Over 50s are fuelling a surge in summer holiday bookings in anticipation that they will be vaccinated against Covid by then.
Holiday and tour operators have reported a doubling in demand from older Britons expecting to be inoculated by the summer or early autumn in a phenomenon described as "vaccine confidence".
After a year when most have had to cancel holidays, they are making up for it with longer and bigger summer breaks, often with family from whom they have been isolated through the pandemic.
TUI, the UK's largest tour operator, said half the bookings on its website are currently by the over-50s, previously a smaller market for the company.
Thomas Cook said it had taken more bookings so far in January from those aged over 50 than in any full month since it relaunched its holiday programme in September.
National Express's coach holiday businesses said bookings made by those 65 and over had increased by 185 per cent in the last fortnight compared to last year.
"Since the announcement of the vaccine, it's given our customer base, predominantly those over 65, increased confidence to book and have that summer getaway in 2021," Jit Desai, the head of holidays and travel at National Express, told the BBC.
"We launched the brochure for spring-summer 2021 just this weekend gone, and on Monday we took a week's worth of bookings in a day and that's continued so far.
"What the vaccine does is give certainty and confidence. That then allows the customer and ourselves the ability to plan ahead. Many we've spoken to have had the first jab. They know in 12 weeks they'll get a second. It gives them certainty that they can enjoy and look forward to their 2021 holiday."
Typical are Colin Child, 71, and his wife Patricia, 69, from Dewsbury, Yorkshire. They had booked three overseas holidays in 2020, all of which they had to cancel, and have now booked a holiday in Turkey with Thomas Cook for June.
"We don't normally book package holidays, but we saw a good deal that is five star. It's for my wife's 70th birthday. We haven't spent much in the last year, so we'll push the boat out in 2021," said Mr Child.

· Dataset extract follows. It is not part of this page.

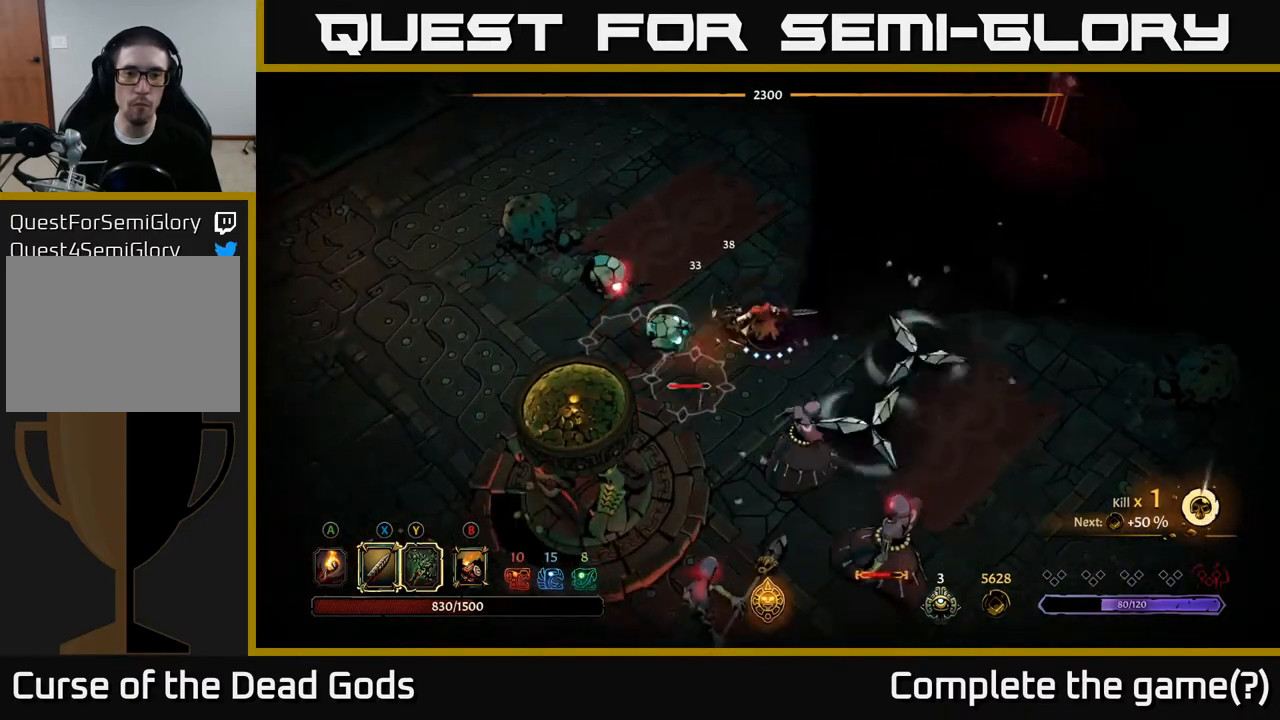
{"buttons": [], "left_stick": "left", "right_stick": "center", "events": [[217, "X", "down"], [400, "X", "up"]]}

"By June, I'm sure we will have had the injection. We have been careful, because I'm in the vulnerable age group."
Andrew Flintham, the managing director of TUI, said the trend provided a glimmer of hope, adding: "We're seeing a customer base or age group that wasn't booking before, that is starting to book. The over-50s, we assume, is on the back of the vaccine news.

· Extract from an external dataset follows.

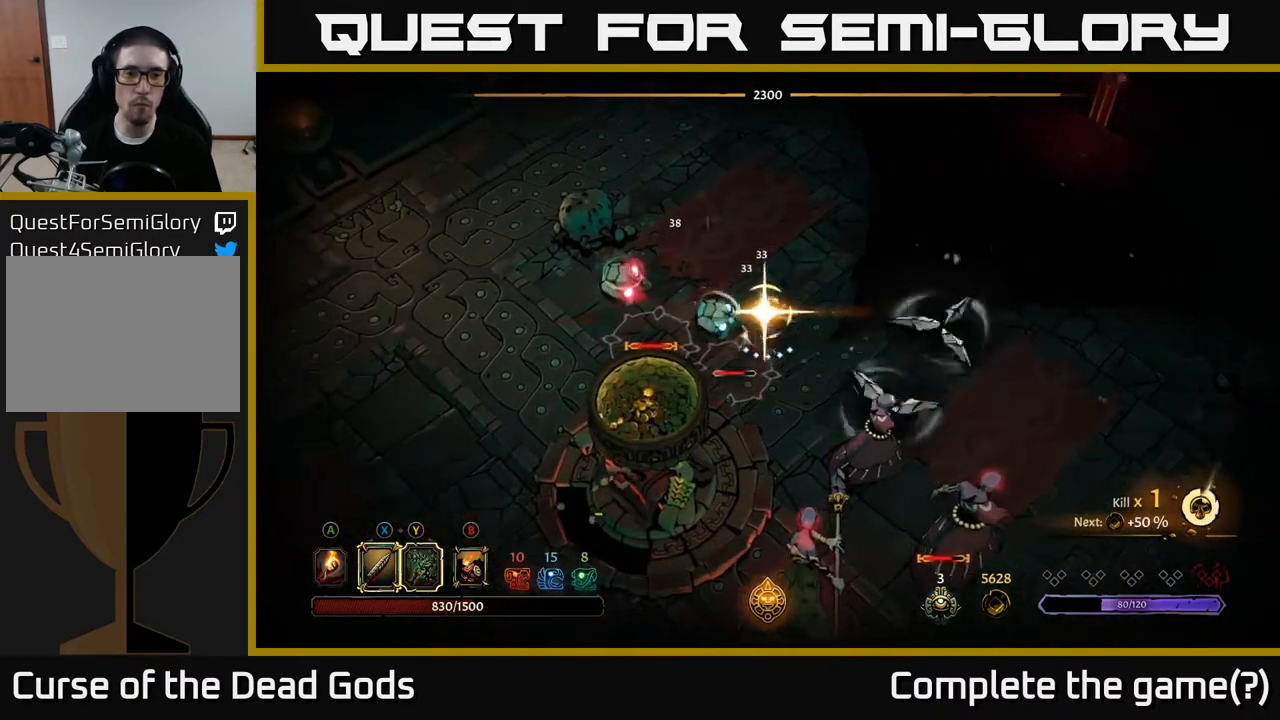
{"buttons": [], "left_stick": "up-right", "right_stick": "center", "events": [[483, "left_stick", "up-right"]]}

"People are booking later into the summer, hedging their bets, more July and August and a lot of demand for September and October. People are booking longer holidays, we're seeing more people booking 10 or 11 or 14 nights rather than seven. People are maybe catching up on what they've missed."
There were also more large, multi-generational group bookings, and Mr Flintham said: "It is family time we've all missed. We can't get away from our own families, but our broader families we can't see, and that's feeding into our choices."
There is even demand building for 2022, with long-haul up 90 per cent according to Saga Holidays, which specialises in breaks for over-50s. It said it suggested an appetite for once in a lifetime holidays.
Andy Squirrell, the managing director of Titan Travel said one of its 2022 tour dates had sold out 13 months before departure.
Hayley Chambers, the head of customer operations at Thomas Cook, said: "It's clear there's been a return in people who will benefit the most from the vaccine rollout booking their holidays for this summer and beyond.
"We're seeing older couples splashing out on dream holidays to far-flung places like Barbados as well as the firm favourites of Greece, Spain and Turkey. I am sure we will see even more once confidence grows further."